For many young girls, buying a first bra is an exciting and noteworthy experience. I however, was disturbed by the ordeal, while my dad was disturbed by the price ("£14?! I could have sewed you one myself!") What my father didn't comprehend was that I had anticipated this day since I started high school. Growing up in a society saturated with images of the female body, breasts were hard to disregard. Whether bouncing around on caramel-skinned women in rapper videos or plastered on the front of billboards in shopping malls, they surrounded us daily, a constant and frustrating reminder that we were still children. Unfortunately for me, I was ridiculously late on the puberty bandwagon, and while everyone else's breasts began to swell by the year, mine remained stationary. Changing during P.E lessons was torture; I would glance at the other girls, the tiny orbs cupped with white lace or floral motifs, whilst I was still wearing vests to hide my miniscule nipples. For me, breasts were associated with femininity - they were a sign of a sophisticated, mature woman whose junk-in-her-trunk was less about sex and more about empowerment. And I couldn't wait to grow a pair.

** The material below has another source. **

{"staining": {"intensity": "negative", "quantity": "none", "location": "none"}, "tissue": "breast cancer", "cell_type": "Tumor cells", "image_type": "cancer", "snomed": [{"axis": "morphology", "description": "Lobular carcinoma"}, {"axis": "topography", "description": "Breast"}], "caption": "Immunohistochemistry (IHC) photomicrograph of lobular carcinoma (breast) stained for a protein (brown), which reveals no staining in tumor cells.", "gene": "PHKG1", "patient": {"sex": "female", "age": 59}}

Once I had established that it was time for my little mosquito bites to be encased in tight material that would result in them resenting me forever, I had to decide whether taking my dad along to my first bra-fitting was appropriate. As much as the experience was bizarre and rather awkward, I have to admire my old man for even attending this significant event. Starting a family with my mother, he naturally anticipated that parenting would be a balanced affair and all duties would be shared. When she was diagnosed with cancer a few months after I turned eight, the reality of raising a child alone became intensely apparent; he went from existing as part of a team to being utterly alone. Not only had the responsibility of maintaining a household shifted on to his shoulders, the man had to await the arrival of a whole lot of first's; first period, first relationship, first bra, first car (which was probably the one he was most afraid of). It was evident he had no clue; I began being dressed in baggy tracksuits and oversized men's t-shirts, my hair unruly and short. Whilst other girls were organising tea parties for their dolls, I was riding my bike around the park, gaining new additions to my already existing elbow scrapes. When I entered high school, it had a rigid effect on my dad; he was so accustomed to it being just the two of us that when I took control of my fashion and began developing a social life, it burned him.
That didn't prevent our relationship from blossoming though; the 'first's' he was severely dreading came and went, and soon I was no longer a temperamental teenager but a fully-fledged adult, complete with financial problems and unachievable career goals. It took him several painful years to finally comprehend that a pat on the head and an offer of cookies was not the resolution for everything (though sometimes, confectionary is all you need), and his acceptance, though delayed, was respectful. However, I never refuse a hug or a nostalgic discussion about humorous moments we shared such as the bra-buying ordeal, and we frequently laugh at how juvenile we both were - me physically, him emotionally. As uncomfortable as it was, I'm blessed my dad was there to share that experience with me; even if he still thinks £14 is extortionate for two triangular pieces of fabric.